╭─ Data records

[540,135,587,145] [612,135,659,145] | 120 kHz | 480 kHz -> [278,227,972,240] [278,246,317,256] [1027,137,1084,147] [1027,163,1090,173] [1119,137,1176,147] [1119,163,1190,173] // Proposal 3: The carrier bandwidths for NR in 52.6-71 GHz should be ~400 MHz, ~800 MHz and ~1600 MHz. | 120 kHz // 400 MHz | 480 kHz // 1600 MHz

╰─
╭─ Data records

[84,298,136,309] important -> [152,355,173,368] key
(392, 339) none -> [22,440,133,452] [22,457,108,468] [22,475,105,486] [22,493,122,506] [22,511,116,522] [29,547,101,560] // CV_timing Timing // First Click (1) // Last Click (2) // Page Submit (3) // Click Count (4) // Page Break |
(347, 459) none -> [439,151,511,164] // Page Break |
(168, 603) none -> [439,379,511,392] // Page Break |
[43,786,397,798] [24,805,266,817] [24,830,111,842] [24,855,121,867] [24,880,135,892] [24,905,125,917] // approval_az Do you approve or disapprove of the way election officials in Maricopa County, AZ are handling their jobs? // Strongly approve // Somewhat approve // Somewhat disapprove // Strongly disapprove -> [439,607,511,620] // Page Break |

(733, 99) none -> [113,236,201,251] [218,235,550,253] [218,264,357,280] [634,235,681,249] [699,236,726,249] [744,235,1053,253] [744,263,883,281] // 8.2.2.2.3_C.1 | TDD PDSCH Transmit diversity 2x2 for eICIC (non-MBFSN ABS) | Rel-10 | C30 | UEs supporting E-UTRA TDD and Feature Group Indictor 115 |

╰─
╭─ Data records

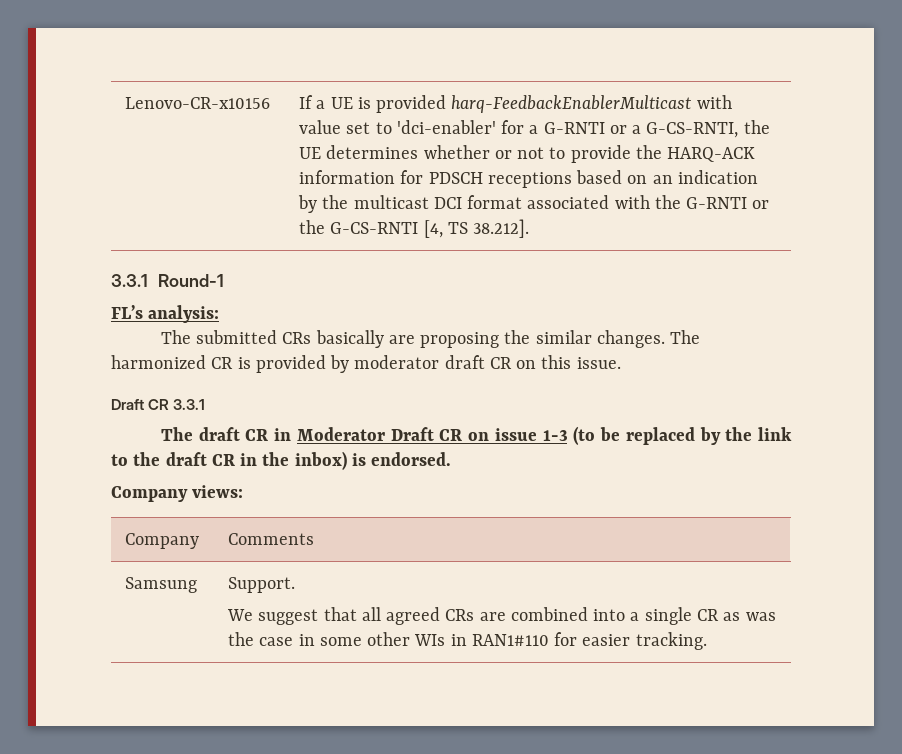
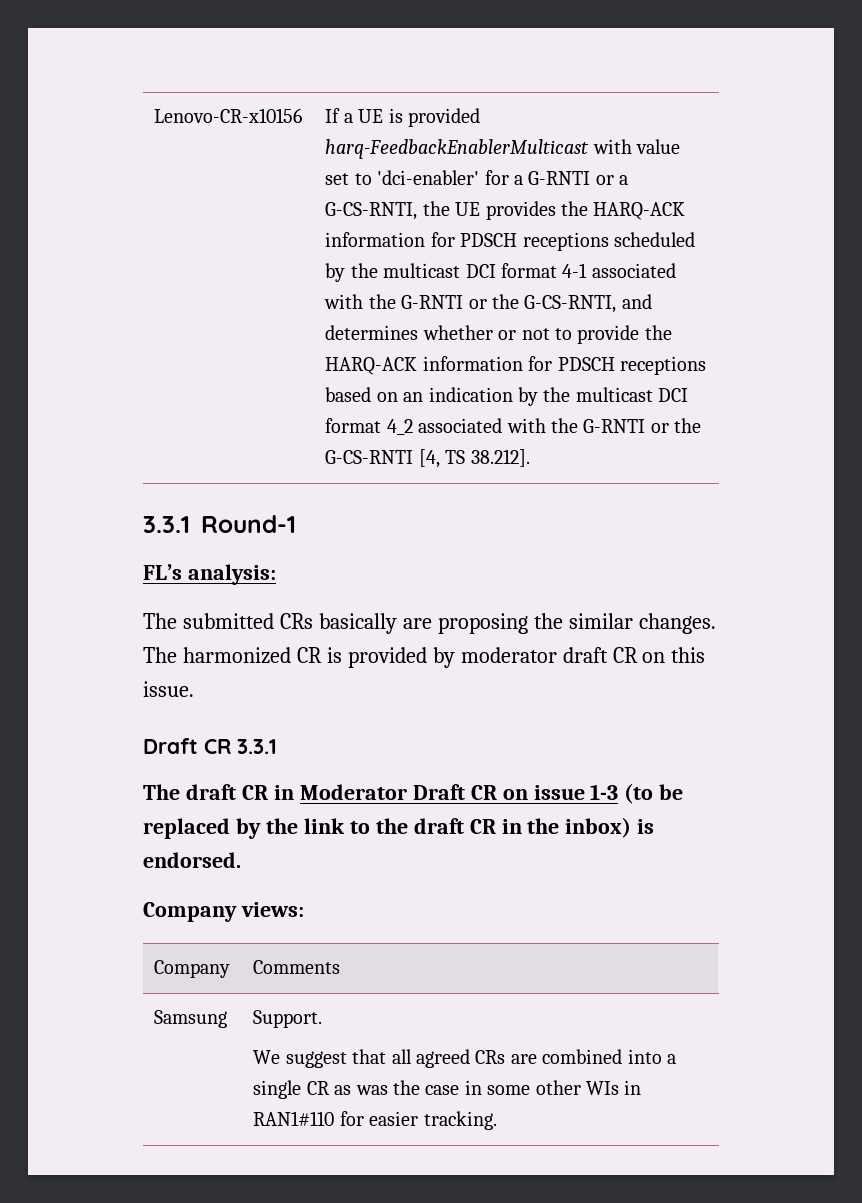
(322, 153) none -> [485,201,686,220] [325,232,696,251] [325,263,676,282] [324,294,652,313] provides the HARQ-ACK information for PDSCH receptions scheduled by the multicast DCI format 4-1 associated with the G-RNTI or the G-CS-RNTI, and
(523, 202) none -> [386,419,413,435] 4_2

╰─

# The task:
An exact copy of the lines above, from the one containing "(168, 603) none" down to the one containing "[43,786,397,798] [24,805,266,817] [24,830,111,842]" and including both, is the whole answer; retype it and nothing else.

# Result:
(168, 603) none -> [439,379,511,392] // Page Break |
[43,786,397,798] [24,805,266,817] [24,830,111,842] [24,855,121,867] [24,880,135,892] [24,905,125,917] // approval_az Do you approve or disapprove of the way election officials in Maricopa County, AZ are handling their jobs? // Strongly approve // Somewhat approve // Somewhat disapprove // Strongly disapprove -> [439,607,511,620] // Page Break |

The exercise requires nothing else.